これまでのことを家来と話していると、急に悪寒に襲われた。
「!」
周りを見渡す。
部屋のなかの影がグニャリと歪む。
それと同時に紫のもやが辺りを包む。
「……影が、動いたような、それにこの煙は……」
とっさに息を止める。
家来の方に視線を戻す。
「うっ、これは、毒……お二人吸ってはいけません!」
家来は、私とアスナを肩に抱えて靄がない方へと走った。
そして、靄がなくなるところまでくると、周りの安全を確認してそっと下ろしてくれた。
そこは、隠し部屋の様なところだった。
「お二方なんともないですか?」
「私は、なんともないけど、アスナと貴方は……」
家来の人の顔色は、真っ青になっていた。
少し体が痙攣しているように見える。
アスナは、いつの間にか気絶していたが、顔色が悪い。
毒を大量に吸ってしまったのだろう。
急いで紫のマカロンを取り出し三等分にして、二人に渡した。
私も一欠片食べる。
「ありがとうございます、ですが、すぐには動けそうにありません……」
家来が、申し訳なさそうな、悔しそうな表情を浮かべる。
「私が、他の方にテレパシーを送って見ます。
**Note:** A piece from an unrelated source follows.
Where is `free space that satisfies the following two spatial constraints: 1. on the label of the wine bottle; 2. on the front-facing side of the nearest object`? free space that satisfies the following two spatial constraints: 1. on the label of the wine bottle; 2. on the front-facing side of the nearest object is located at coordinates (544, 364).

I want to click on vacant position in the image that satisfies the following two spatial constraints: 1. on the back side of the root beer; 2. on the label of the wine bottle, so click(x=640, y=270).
どうか、今は安静にしていてください」
青のマカロンの残りを取り出し食べる。
王子(狼)を思い浮かべながら今の状態を繰り返し伝える。
二人の様子を見る。
毒に強くなるマカロンの効果はいつまで続くかわからない。
特に家来の方は、毒の周りが早いように感じた。
(私は、なぜか、毒の効果がまだでていない。ここにいてもできることはないし)
歯を食い縛る。
(目の前でこのままじっと見ているだけは嫌だ。外は危険かもしれない、でも、このままでは……)
ふと、周りを見渡すと、運良く外へと続く窓があった。
鉄格子が固定されているが、鳥一匹は通り抜けられる大きさだ。黄色の半分残ったマカロンを見る。
黄色のマカロンは、鳥になれる。
これなら、目立たずに助けを呼べるかもしれない。
黄色のマカロン残りを全て食べる。
体が鳥になったと同時に、鉄格子の隙間から外へとでた。